What the task requires: Copy out the data exactly, leaving the pictures behind.

[Supplied material Boundary: Start]

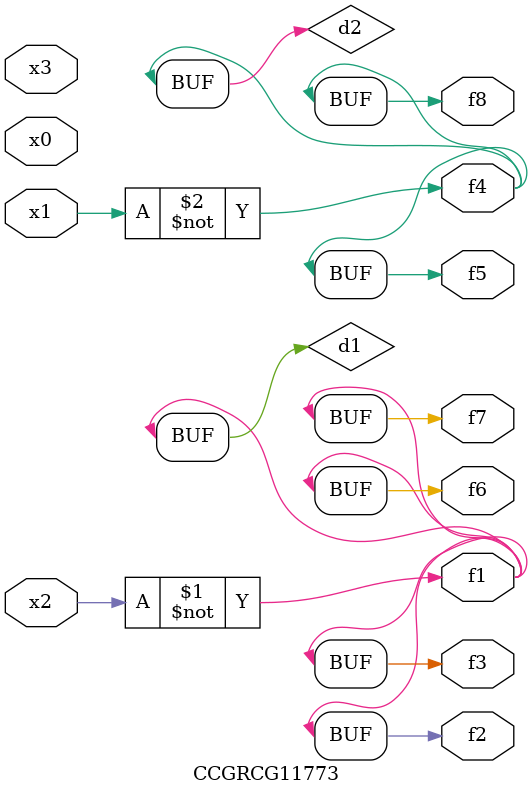
<source format=v>
module CCGRCG11773(
	input x0, x1, x2, x3,
	output f1, f2, f3, f4, f5, f6, f7, f8
);

	wire d1, d2;

	xnor (d1, x2);
	not (d2, x1);
	assign f1 = d1;
	assign f2 = d1;
	assign f3 = d1;
	assign f4 = d2;
	assign f5 = d2;
	assign f6 = d1;
	assign f7 = d1;
	assign f8 = d2;
endmodule

</source>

[Supplied material Boundary: End]

Your solution:
<source format=v>
module CCGRCG11773(
	input x0, x1, x2, x3,
	output f1, f2, f3, f4, f5, f6, f7, f8
);

	wire d1, d2;

	xnor (d1, x2);
	not (d2, x1);
	assign f1 = d1;
	assign f2 = d1;
	assign f3 = d1;
	assign f4 = d2;
	assign f5 = d2;
	assign f6 = d1;
	assign f7 = d1;
	assign f8 = d2;
endmodule

</source>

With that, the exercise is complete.